9. AI Models Ranked By Hallucinations: ChatGPT is Best, Palm-Chat Needs to Sober Up

   GPT 4 hallucinated 3% of the time, while Google's Palm Chat hallucinated 27% of the time.

10. Giskard’s open source framework evaluates AI models before they’re pushed into production

    Giskard is a French startup working on an open source testing framework for large language models. It can alert developers of risks of biases, security holes and a model’s ability to generate harmful or toxic content. Tests cover a wide range of issues, such as performance, hallucinations, misinformation, non-factual output, biases, data leakage, harmful content generation and prompt injections.

11. AI could predict heart attack risk up to 10 years in the future, finds Oxford study

    The AI system provides an accurate picture of risk to clinicians. This can alter, and potentially improve, the course of treatment for many heart patients. The technology could save thousands of lives while improving treatment for almost half of patients.

12. Randstorm: You Can’t Patch a House of Cards

    BitcoinJS, a popular package for the browser based generation of cryptocurrency wallets, used insufficiently random numbers, so the private keys can be guessed. Vulnerable wallets were created between 2011 and 2015.

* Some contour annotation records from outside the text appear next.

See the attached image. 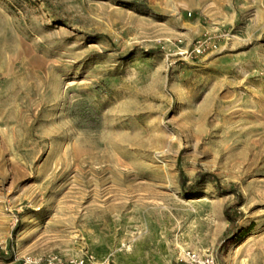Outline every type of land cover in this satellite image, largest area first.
<instances>
[{
  "label": "rangeland",
  "instance_id": "1",
  "mask_svg": "<svg viewBox=\"0 0 264 264\" xmlns=\"http://www.w3.org/2000/svg\"><path fill=\"white\" fill-rule=\"evenodd\" d=\"M205 249L264 264V0H0V264Z\"/></svg>",
  "mask_w": 264,
  "mask_h": 264
},
{
  "label": "built area",
  "instance_id": "2",
  "mask_svg": "<svg viewBox=\"0 0 264 264\" xmlns=\"http://www.w3.org/2000/svg\"><path fill=\"white\" fill-rule=\"evenodd\" d=\"M203 42L196 45V53H199ZM20 264H110L107 259L98 261L90 253H82L76 256H67L57 253H48L40 255H29L21 259ZM176 264H217L216 254L213 250L205 249L202 251H183Z\"/></svg>",
  "mask_w": 264,
  "mask_h": 264
},
{
  "label": "trees",
  "instance_id": "3",
  "mask_svg": "<svg viewBox=\"0 0 264 264\" xmlns=\"http://www.w3.org/2000/svg\"><path fill=\"white\" fill-rule=\"evenodd\" d=\"M179 176H180V182H181V184L183 185L184 184V179H183V177H182V173L180 172L179 173ZM200 184L201 183H204V182H213V177L211 176V175H202L201 177H200V180L198 181ZM224 216H225V218H226V220L228 221V223H229V226H233V224H235V219H233V218H231L229 215H228V213H227V211H224Z\"/></svg>",
  "mask_w": 264,
  "mask_h": 264
},
{
  "label": "crops",
  "instance_id": "4",
  "mask_svg": "<svg viewBox=\"0 0 264 264\" xmlns=\"http://www.w3.org/2000/svg\"><path fill=\"white\" fill-rule=\"evenodd\" d=\"M192 251H194V250H192ZM180 254H181V253H179L178 255H180ZM177 258H178V257H177ZM177 258H176V259H177ZM176 259H175V260H176ZM175 262H176V261H175Z\"/></svg>",
  "mask_w": 264,
  "mask_h": 264
}]
</instances>
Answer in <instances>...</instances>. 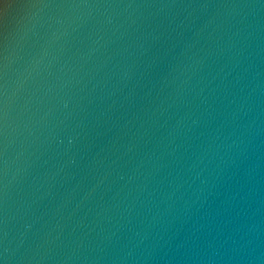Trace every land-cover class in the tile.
Here are the masks:
<instances>
[{"label":"water","instance_id":"1","mask_svg":"<svg viewBox=\"0 0 264 264\" xmlns=\"http://www.w3.org/2000/svg\"><path fill=\"white\" fill-rule=\"evenodd\" d=\"M3 264H264V0H0Z\"/></svg>","mask_w":264,"mask_h":264},{"label":"snow or ice","instance_id":"2","mask_svg":"<svg viewBox=\"0 0 264 264\" xmlns=\"http://www.w3.org/2000/svg\"><path fill=\"white\" fill-rule=\"evenodd\" d=\"M0 264H3V261H0Z\"/></svg>","mask_w":264,"mask_h":264}]
</instances>
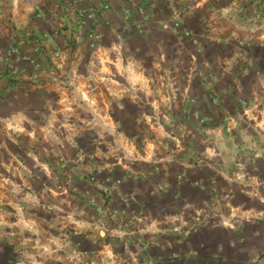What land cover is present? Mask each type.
Returning a JSON list of instances; mask_svg holds the SVG:
<instances>
[{"label":"crops","instance_id":"1","mask_svg":"<svg viewBox=\"0 0 264 264\" xmlns=\"http://www.w3.org/2000/svg\"><path fill=\"white\" fill-rule=\"evenodd\" d=\"M100 2L0 0V264H69L72 222L65 212L96 221L85 200L102 197L78 166L68 167L73 190L61 192L60 164L79 160L80 148L98 166L112 167L118 136H138L147 154H166L147 139V98H184L189 89L203 102L215 86L229 87L235 73L245 101L264 98V0H112L98 9ZM139 5L144 16L124 21V9ZM88 7L95 19L88 11L80 16ZM257 11L259 23L252 19ZM11 46L20 54L16 76L2 59ZM34 62L41 70L35 80ZM175 103L177 118L181 100ZM180 162L162 164L156 175L145 163L113 166L126 178L109 205L122 208L127 196L134 213L166 231L147 233L141 243L117 242L99 239L96 225L86 224L89 238L99 235V253L114 254L116 264H264V171L248 176L251 193L245 177L215 185L210 170L190 167L198 188L176 181ZM21 206L25 221L16 222Z\"/></svg>","mask_w":264,"mask_h":264},{"label":"rangeland","instance_id":"2","mask_svg":"<svg viewBox=\"0 0 264 264\" xmlns=\"http://www.w3.org/2000/svg\"><path fill=\"white\" fill-rule=\"evenodd\" d=\"M177 17H175L176 22H178ZM238 75L237 73L231 75L232 82L227 88L215 86L212 89L213 92L206 100L203 99V102L189 97V89L186 87L184 98H160L162 100L159 103L158 98H156L157 100L147 98L148 100L144 103L148 118H145L144 121L150 127L147 139L159 142L167 150L166 154H151L162 158L163 164L181 161L180 170L175 176L176 181L187 180L194 187L200 188L201 182L190 179L188 170L190 167L205 168L212 172L215 185H219L222 181L234 183L241 180L238 175L242 176V179L245 177L246 187L252 193L253 183L248 180V176L253 178L261 170L264 171V98L260 100L251 98L245 101L241 95V87L234 84ZM167 91L169 93L170 88H167ZM261 91L264 92V87L261 88ZM222 98H229V100L224 103ZM135 99L142 100V98ZM178 100H181L182 113L176 118V112L180 110L178 104L175 103ZM162 108L164 109L162 110ZM193 129L196 130L197 136L193 135L195 131L190 133V130ZM121 141L137 145L139 142H145L138 139V136L135 137V140L127 136H118L117 142ZM178 147L181 151L177 157L175 151ZM206 148H210V150L206 151ZM69 170H66L67 175L70 174L71 181L74 183V176ZM78 171L81 175L83 168ZM62 174L64 178L65 172L62 171ZM83 178L86 179V176ZM62 181L63 179L57 184V187ZM214 188L213 186L212 190ZM159 190L162 191V188L160 187ZM261 199L264 204V196ZM105 201L108 204L110 200H105L103 197L99 203H105ZM85 203H89V199L85 200ZM248 203L252 205L253 201L249 200ZM51 205L49 204V206ZM25 213L26 210L22 206L14 210L16 217L24 216ZM261 216L264 221V211L261 212ZM150 223L148 222V224ZM147 233L144 232L140 236L144 238Z\"/></svg>","mask_w":264,"mask_h":264},{"label":"built area","instance_id":"3","mask_svg":"<svg viewBox=\"0 0 264 264\" xmlns=\"http://www.w3.org/2000/svg\"><path fill=\"white\" fill-rule=\"evenodd\" d=\"M112 0H101L99 8L107 9L110 7ZM87 12L86 17L95 19L96 9L95 7L84 8L81 13ZM134 15L144 16V9L142 6H136L135 8H125L123 12V20L129 21L134 17ZM261 13L255 12L252 19L255 23L259 22L261 19ZM84 19H80L83 23ZM5 56L2 57L5 68L13 76H16L20 72V68L17 64L18 58H20L19 50L17 46H11L6 52ZM15 54V56L11 55ZM13 56V57H12ZM40 64L39 62H34L32 66V70L29 73L30 79L38 78L40 74ZM114 162L113 164L121 165L124 163H132L139 164L145 163L147 165H151L150 173L152 175H156L160 172L161 166L164 163L162 158L156 157L154 154H147L144 152L137 144L132 142H124V143H114ZM77 157H80L76 162H71L72 165H69L67 161L61 162L60 167L62 168L63 173L65 172V177L63 178L62 183L59 185L58 189L68 194L71 190H73L74 183L71 181V176L67 175L66 170H68L69 166H73L77 170L83 168L82 177L86 176V179L90 182L92 188L97 189L101 192V197L105 198V200H110L109 197L117 192L120 185L124 182L126 176L125 174H118L115 172L113 166L108 168H102L95 164V162L85 158L83 156V152L80 148H77ZM81 155V156H79ZM141 174L146 176L145 173L141 172ZM121 201L123 203L122 208H115L112 205L105 203L96 202V198L94 195L89 196V203L95 209V212L98 216V219L95 221H86L82 218H77L73 213L65 212L67 219L72 222L71 223V234L72 237V245L70 248L66 250L65 256L66 260L69 264H116L114 254L111 256L104 257L99 253L96 249L97 240L99 235H95V237H88V232L84 230L86 224L91 226L96 225L97 233L102 232L103 237L108 238L112 241L117 242H128V241H139L143 239L140 235L144 232H148L151 235H158L165 233V229H156L151 227L148 222H145L144 213L140 210L137 213L133 212L132 200L127 196H121ZM53 208V205L49 206ZM143 218V219H142ZM16 222H24L25 217L19 215L15 219ZM32 228L31 225H27ZM174 230V229H173ZM98 236V237H97Z\"/></svg>","mask_w":264,"mask_h":264}]
</instances>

13. Wallet Drainers Starts Using Create2 Bypass Wallet Security Alert

    Wallet Drainers are using Create2 to bypass security alerts in certain wallets. By exploiting Create2’s ability to pre-calculate contract addresses, the Drainers can generate new addresses for each malicious signature. These addresses pass the wallet's tests and are not flagged as malicious.

14. Reptar: A CPU Flaw in Microcode.

    Many x86 processors have a flaw in the microcode which can be triggered by assembly language instructions with multiple prefixes. This can cause branches to unexpected locations, unconditional branches being ignored and the processor no longer accurately recording the instruction pointer. This may lead to privilege escalation, but that exploit has not been developed yet. There is a PoC tool used to demonstrate the flaw.

    Some of the processors that have this feature include:

    Ice Lake Rocket Lake Tiger Lake Raptor Lake Alder Lake Sapphire Rapids

15. ChatGPT’s New Code Interpreter Has Giant Security Hole, Allows Hackers to Steal Your Data

    The new feature lets you upload files, but it also makes them vulnerable to exposure. An attacker would need to trick the ChatGPT user into entering a prompt containing a malicious third-party URL which can exfiltrate data from the files. This amounts to a high-level version of cross-site scripting.

16. Keybleed

    Check if your Cryptocurrency Wallet is Vulnerable to Known Exploits. Submit your Public Key and our automated wallet checker will let you know if your wallet is vulnerable or becomes vulnerable in the future.